— Work request —
Each line below with the word "font" needs to be copied.

— Code change snippets —

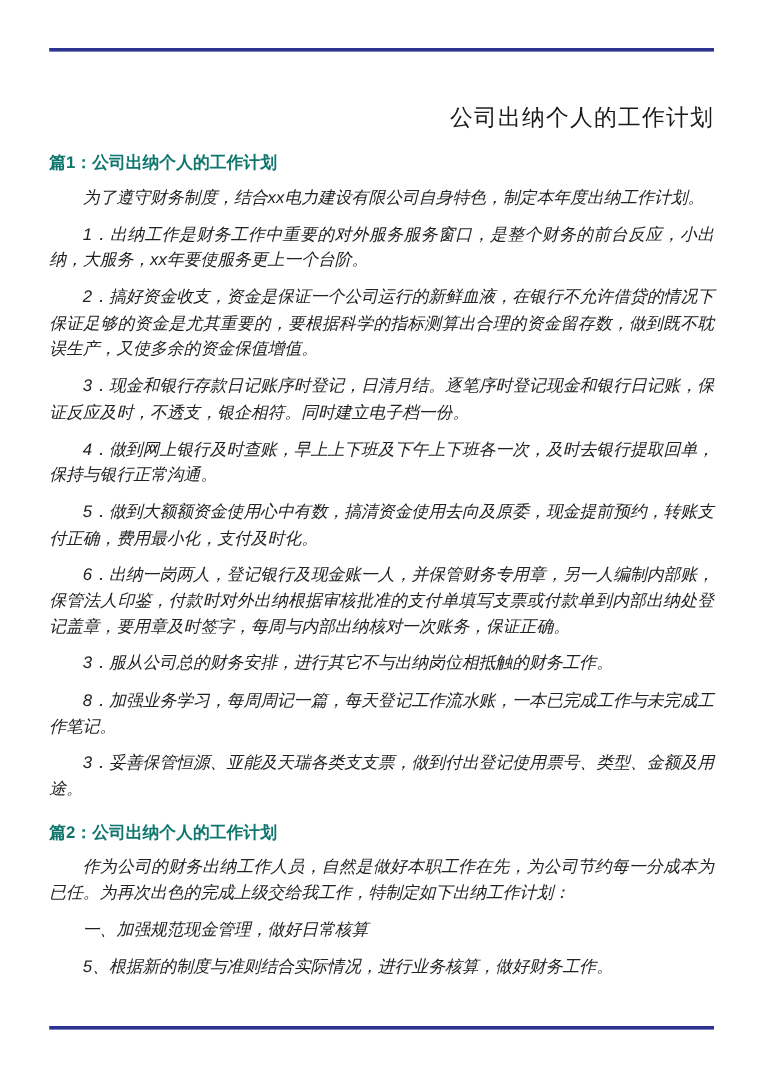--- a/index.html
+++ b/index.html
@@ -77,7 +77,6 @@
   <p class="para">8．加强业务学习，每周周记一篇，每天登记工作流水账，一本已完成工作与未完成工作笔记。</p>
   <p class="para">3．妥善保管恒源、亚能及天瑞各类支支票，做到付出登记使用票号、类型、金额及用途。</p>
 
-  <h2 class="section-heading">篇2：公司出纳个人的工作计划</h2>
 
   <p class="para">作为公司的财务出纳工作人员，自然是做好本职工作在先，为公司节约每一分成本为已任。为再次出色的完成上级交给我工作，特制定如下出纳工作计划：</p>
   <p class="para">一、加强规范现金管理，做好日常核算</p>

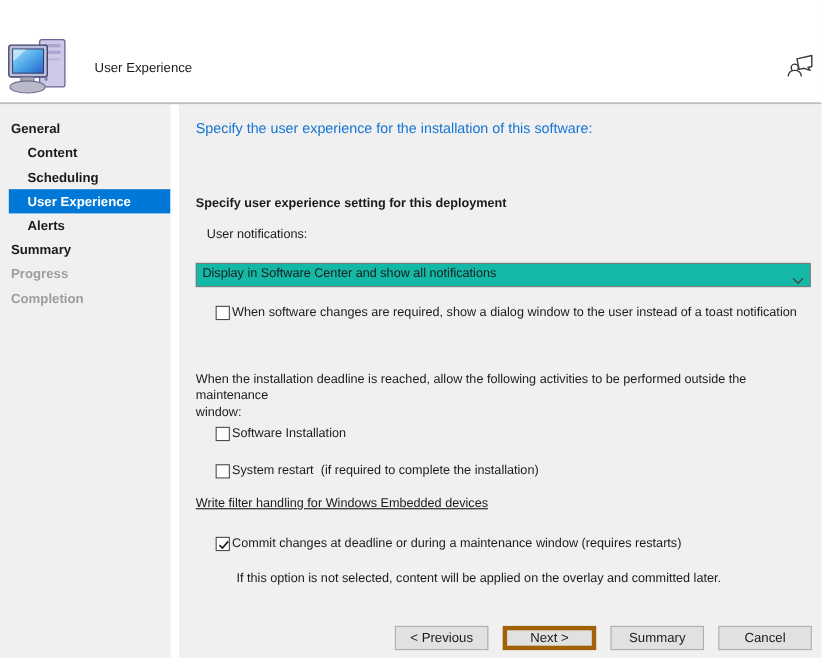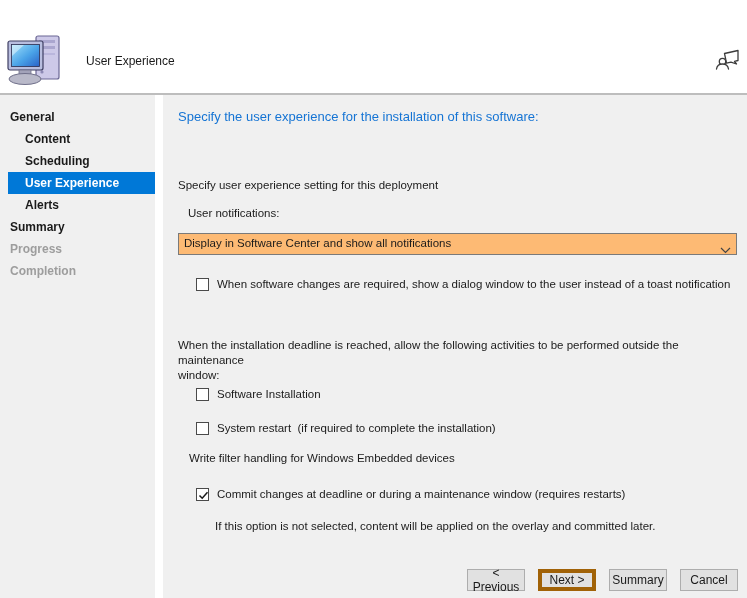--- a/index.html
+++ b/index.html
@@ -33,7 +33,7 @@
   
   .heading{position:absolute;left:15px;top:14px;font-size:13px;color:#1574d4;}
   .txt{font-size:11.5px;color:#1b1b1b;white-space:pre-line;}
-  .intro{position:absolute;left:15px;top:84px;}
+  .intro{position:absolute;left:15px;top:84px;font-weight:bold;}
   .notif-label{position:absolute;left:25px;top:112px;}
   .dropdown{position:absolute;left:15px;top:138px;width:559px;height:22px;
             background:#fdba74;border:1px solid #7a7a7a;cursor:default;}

— Task response —
   .heading{position:absolute;left:15px;top:14px;font-size:13px;color:#1574d4;}
   .txt{font-size:11.5px;color:#1b1b1b;white-space:pre-line;}
+  .intro{position:absolute;left:15px;top:84px;font-weight:bold;}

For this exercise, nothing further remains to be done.